Une voix s’élève des murs de la Prison Civile de Lomé. Grâce Koumayi, sage-femme et militante détenue depuis plusieurs mois, a lancé un appel à la conscience nationale. Dans une lettre, elle a exhorté ses compatriotes à briser leur silence. Ce plaidoyer a trouvé un écho retentissant au plus haut niveau de la classe politique togolaise.
Cet appel a profondément bouleversé Brigitte Kafui Adjamagbo-Johnson, députée et figure de proue de la Dynamique pour Majorité du Peuple (DMP). La leader de l’opposition a rendu publique une réponse, saluant le courage exceptionnel de la détenue.
Elle a qualifié le message de Grâce Koumayi de lumière traversant la nuit. « Ton message, écrit de ta main et sorti des murs de la prison, a traversé nos cœurs comme une lumière dans la nuit. Tu es un modèle pour tous, et surtout pour ceux qui, par peur ou par crainte de l’humiliation, hésitent encore à s’engager pour la libération de notre pays », a-t-elle déclaré.
Pour la parlementaire, le combat de Grâce Koumayi dépasse largement sa propre personne. Elle a déclaré que la foi de la militante élevait le niveau d’engagement et que sa dignité obligeait chaque citoyen à participer avec une conviction renouvelée à la lutte pour la justice et la liberté.
Dans un passage cinglant, Brigitte Adjamagbo-Johnson a interpellé directement l’appareil judiciaire togolais : « Le procureur le sait.
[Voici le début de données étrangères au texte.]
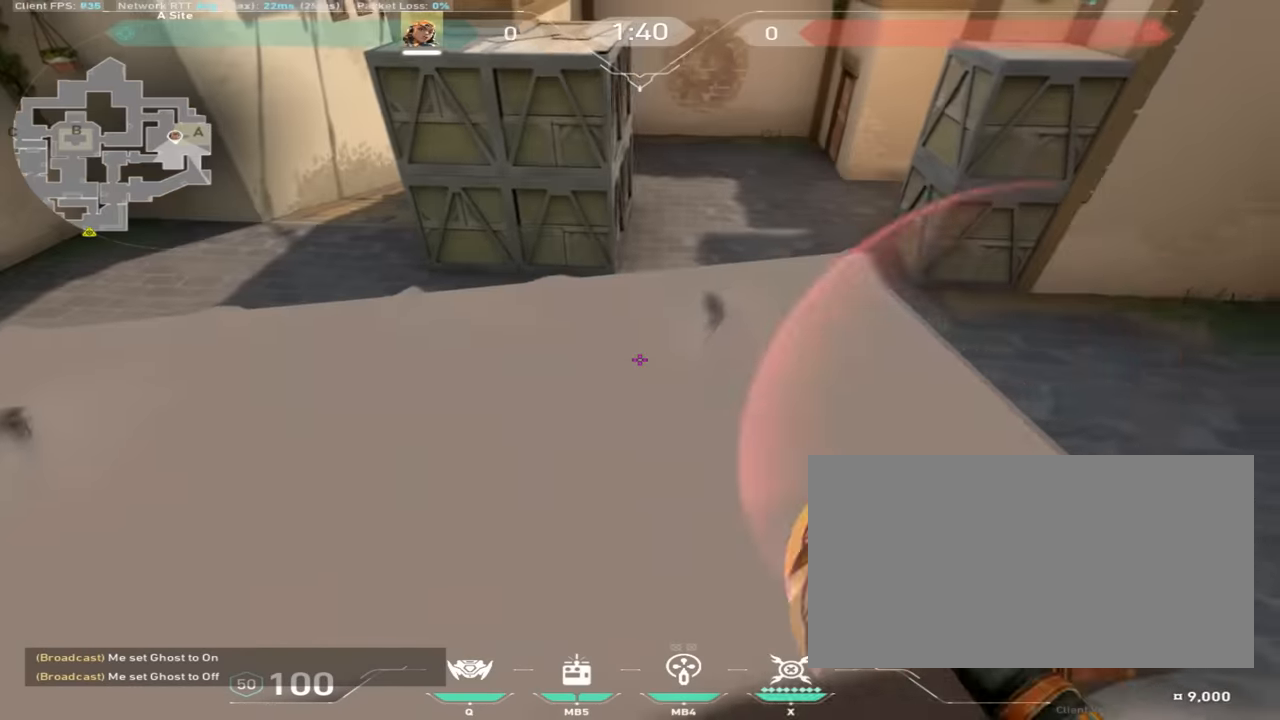
{"keys": ["w"], "mouse": [], "events": []}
Il sait désormais que tous tes concitoyens, et plus encore les femmes et la communauté des défenseurs des droits humains du Togo, attendent que la lumière soit faite et que justice te soit rendue. »
Sur une note plus intime, la députée a conclu son message en s’adressant à Koumayi comme à une sœur. Elle a voulu dissiper tout sentiment d’abandon, affirmant que le silence apparent de ses sœurs n’était ni un oubli ni une indifférence.